A line wrapped around the block outside the Ethiopian Airlines office in Ghana shortly after the U.S. Embassy announced the airline would operate a special flight to the United States on July 30. The line of people trying to get back home stretched as far as the eye can see.

Pamela Ama, a United States citizen, waited for hours, hoping to land one of the $1400 tickets.

“I missed the June 29 flight and I’m just trying to get out,” said Ama. “My mom passed during the time that I’m here. My son’s baby mother was hit by a car and killed. I’ve got to get out. I have family back home that really needs me.”

She is among a group of U.S. Citizens and green-card holders — many who call New York home — stranded in Ghana when the country’s president indefinitely closed the borders in March due to the pandemic. 

NY1 reported last week that many are still there, and some are running out of cash and  are desperate.

The State Department stopped bringing people back to the U.S. in May after arranging seven repatriation flights. 

There has been a handful of special charters since then for Americans, but the demand and the prices are so high, most are still there.

One of the stranded Americans, Nova Felder of Queens, told NY1 he has hired a lawyer to sue the U.S. Government for negligence and violating Constitutional rights. 

“When you have 99 flights coming out of Honduras for half of the amount of people, you can’t say that we are treating everyone equally, said Pierre Gooding, Felder’s attorney. “Everyone in this country is entitled to equal protection under the law. And that’s simply not happening.”

Here in New York, the Bronx-based organization Bridging Black America has been writing to local leaders and federal agencies to raise awareness of the plight Ghanaian-Americans face.

“There are vulnerable populations in Ghana, like the elderly, babies being denied entry in the U.S.,” said Youma Beauty. “These are the countries that the president tried to exclude in the original immigration bill.”

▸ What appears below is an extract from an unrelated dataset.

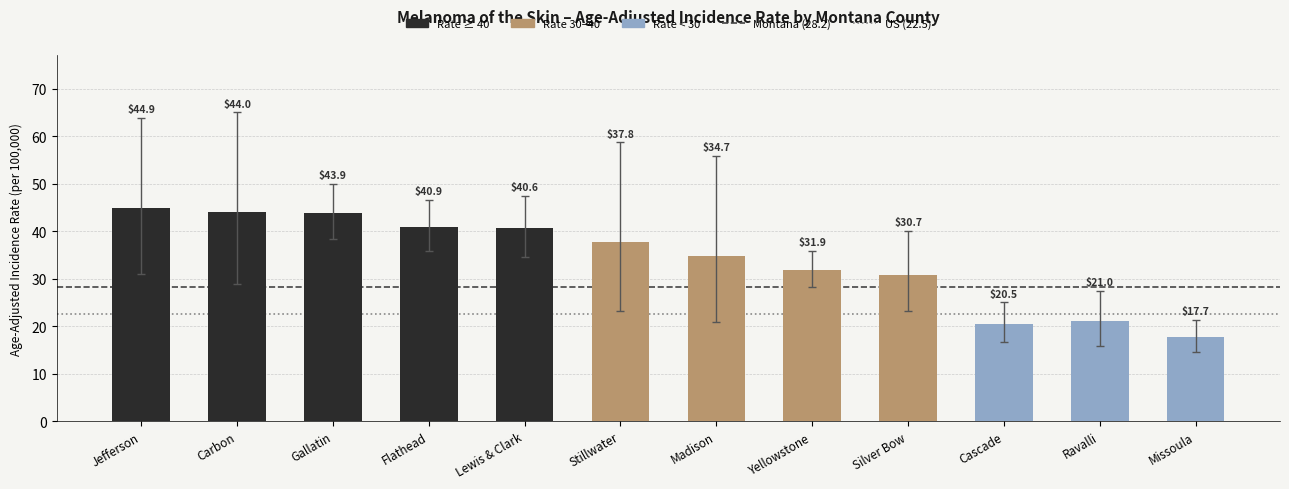

What is the label of the 2nd bar from the left?

Carbon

Senator Charles Schumer said his office has been getting a lot calls from Americans stuck in Ghana. He says the federal authorities need to do more to ensure that all citizens abroad get the same protections.

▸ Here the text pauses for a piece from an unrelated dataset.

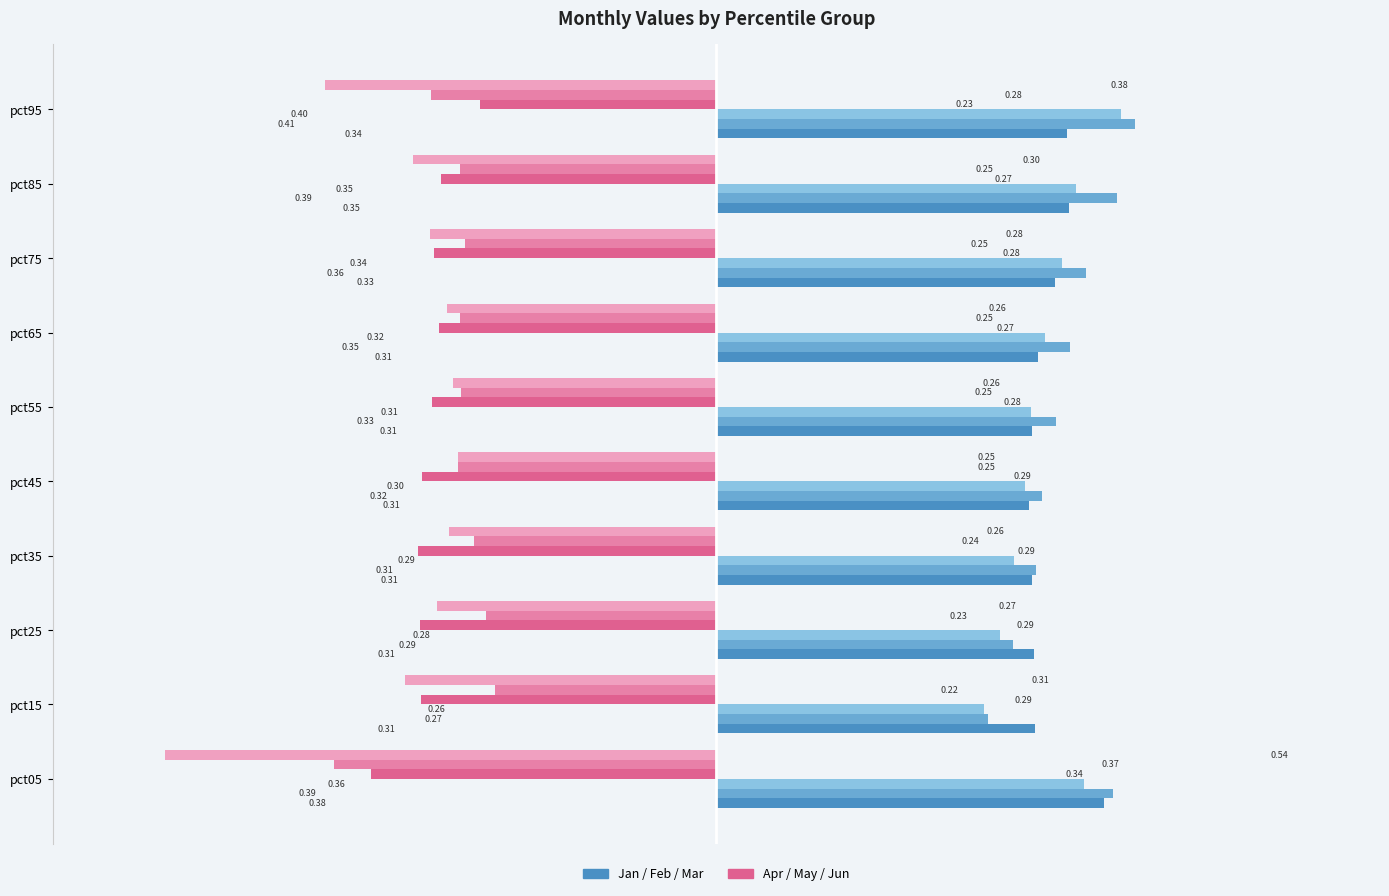

What is the spread (max minus min) of values at pct35?

0.6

“The State Department and this administration has been anti-immigration from the get go and do it in all kinds of weird and many, often times, despicable ways,” Schumer said. “So, why they’ve singled out Ghana, I don’t know. But we are going to fight it.”

“If the U.S. government wanted to, they would send 20 flights over and bring our Americans home. It makes no sense to do anything else,” said Gooding.

Senator Schumer said he can’t comment on specific cases or lawsuits, but his office is working with the State Department and U.S. Embassy in Ghana to help the Americans who are stuck there get back home.